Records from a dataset
..............................
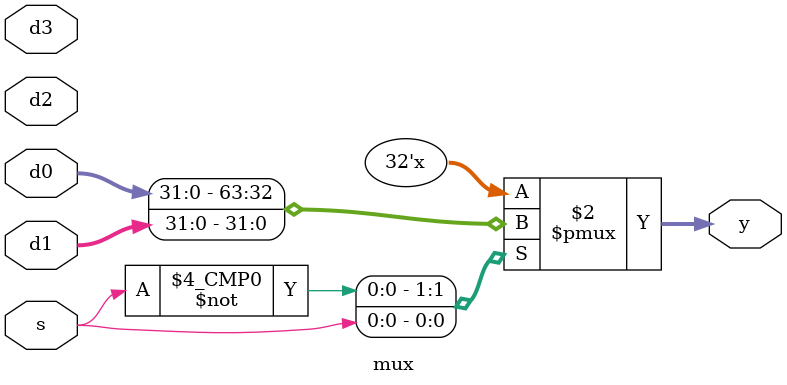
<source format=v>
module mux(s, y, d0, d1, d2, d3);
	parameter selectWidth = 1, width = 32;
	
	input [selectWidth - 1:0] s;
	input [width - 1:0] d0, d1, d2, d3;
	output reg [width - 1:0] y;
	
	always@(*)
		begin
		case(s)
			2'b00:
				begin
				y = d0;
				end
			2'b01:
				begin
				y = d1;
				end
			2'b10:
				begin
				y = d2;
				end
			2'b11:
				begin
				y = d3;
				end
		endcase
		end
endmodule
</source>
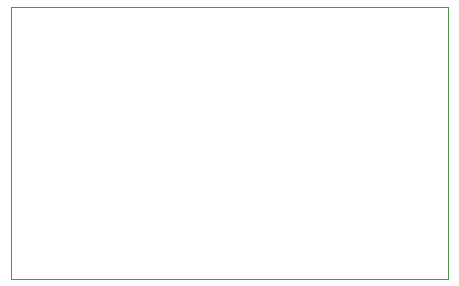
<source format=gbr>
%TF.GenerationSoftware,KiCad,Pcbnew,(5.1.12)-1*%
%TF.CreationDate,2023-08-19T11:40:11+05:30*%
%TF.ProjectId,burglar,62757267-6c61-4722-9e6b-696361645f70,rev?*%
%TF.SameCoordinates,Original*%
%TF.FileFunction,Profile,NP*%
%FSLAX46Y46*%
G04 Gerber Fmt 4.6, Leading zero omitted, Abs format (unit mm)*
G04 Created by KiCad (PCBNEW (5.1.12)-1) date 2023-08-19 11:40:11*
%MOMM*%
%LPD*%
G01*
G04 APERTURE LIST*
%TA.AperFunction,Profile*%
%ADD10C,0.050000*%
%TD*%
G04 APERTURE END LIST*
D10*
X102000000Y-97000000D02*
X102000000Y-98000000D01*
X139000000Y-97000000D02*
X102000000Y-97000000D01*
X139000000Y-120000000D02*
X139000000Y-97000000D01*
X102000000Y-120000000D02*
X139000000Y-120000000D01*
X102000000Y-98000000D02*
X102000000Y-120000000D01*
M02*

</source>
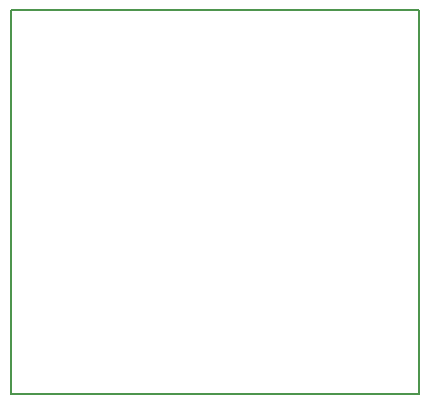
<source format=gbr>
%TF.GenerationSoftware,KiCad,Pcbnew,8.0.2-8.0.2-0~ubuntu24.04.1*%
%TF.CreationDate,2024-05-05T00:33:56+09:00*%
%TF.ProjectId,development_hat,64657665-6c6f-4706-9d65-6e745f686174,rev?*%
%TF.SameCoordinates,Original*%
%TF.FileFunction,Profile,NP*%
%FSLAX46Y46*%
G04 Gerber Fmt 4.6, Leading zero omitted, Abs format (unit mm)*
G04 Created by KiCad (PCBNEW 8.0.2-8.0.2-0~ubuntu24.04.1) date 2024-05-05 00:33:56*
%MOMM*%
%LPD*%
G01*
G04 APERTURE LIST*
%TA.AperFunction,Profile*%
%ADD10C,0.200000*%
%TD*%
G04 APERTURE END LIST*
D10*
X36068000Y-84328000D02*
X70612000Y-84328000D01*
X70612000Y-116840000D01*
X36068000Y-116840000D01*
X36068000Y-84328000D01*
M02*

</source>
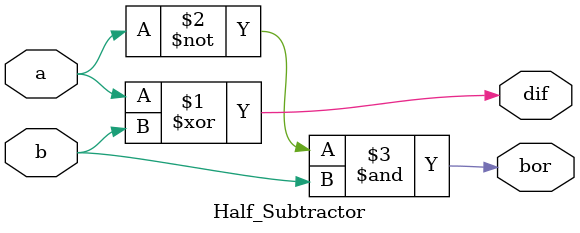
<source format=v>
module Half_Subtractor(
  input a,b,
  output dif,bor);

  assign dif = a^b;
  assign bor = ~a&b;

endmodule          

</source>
..............................
Repeat the records exactly, without the pictures.

<source format=v>
module mux(s, y, d0, d1, d2, d3);
	parameter selectWidth = 1, width = 32;
	
	input [selectWidth - 1:0] s;
	input [width - 1:0] d0, d1, d2, d3;
	output reg [width - 1:0] y;
	
	always@(*)
		begin
		case(s)
			2'b00:
				begin
				y = d0;
				end
			2'b01:
				begin
				y = d1;
				end
			2'b10:
				begin
				y = d2;
				end
			2'b11:
				begin
				y = d3;
				end
		endcase
		end
endmodule
</source>
<source format=gbr>
%TF.GenerationSoftware,KiCad,Pcbnew,(5.1.12)-1*%
%TF.CreationDate,2023-08-19T11:40:11+05:30*%
%TF.ProjectId,burglar,62757267-6c61-4722-9e6b-696361645f70,rev?*%
%TF.SameCoordinates,Original*%
%TF.FileFunction,Profile,NP*%
%FSLAX46Y46*%
G04 Gerber Fmt 4.6, Leading zero omitted, Abs format (unit mm)*
G04 Created by KiCad (PCBNEW (5.1.12)-1) date 2023-08-19 11:40:11*
%MOMM*%
%LPD*%
G01*
G04 APERTURE LIST*
%TA.AperFunction,Profile*%
%ADD10C,0.050000*%
%TD*%
G04 APERTURE END LIST*
D10*
X102000000Y-97000000D02*
X102000000Y-98000000D01*
X139000000Y-97000000D02*
X102000000Y-97000000D01*
X139000000Y-120000000D02*
X139000000Y-97000000D01*
X102000000Y-120000000D02*
X139000000Y-120000000D01*
X102000000Y-98000000D02*
X102000000Y-120000000D01*
M02*

</source>
<source format=gbr>
%TF.GenerationSoftware,KiCad,Pcbnew,8.0.2-8.0.2-0~ubuntu24.04.1*%
%TF.CreationDate,2024-05-05T00:33:56+09:00*%
%TF.ProjectId,development_hat,64657665-6c6f-4706-9d65-6e745f686174,rev?*%
%TF.SameCoordinates,Original*%
%TF.FileFunction,Profile,NP*%
%FSLAX46Y46*%
G04 Gerber Fmt 4.6, Leading zero omitted, Abs format (unit mm)*
G04 Created by KiCad (PCBNEW 8.0.2-8.0.2-0~ubuntu24.04.1) date 2024-05-05 00:33:56*
%MOMM*%
%LPD*%
G01*
G04 APERTURE LIST*
%TA.AperFunction,Profile*%
%ADD10C,0.200000*%
%TD*%
G04 APERTURE END LIST*
D10*
X36068000Y-84328000D02*
X70612000Y-84328000D01*
X70612000Y-116840000D01*
X36068000Y-116840000D01*
X36068000Y-84328000D01*
M02*

</source>
<source format=v>
module Half_Subtractor(
  input a,b,
  output dif,bor);

  assign dif = a^b;
  assign bor = ~a&b;

endmodule          

</source>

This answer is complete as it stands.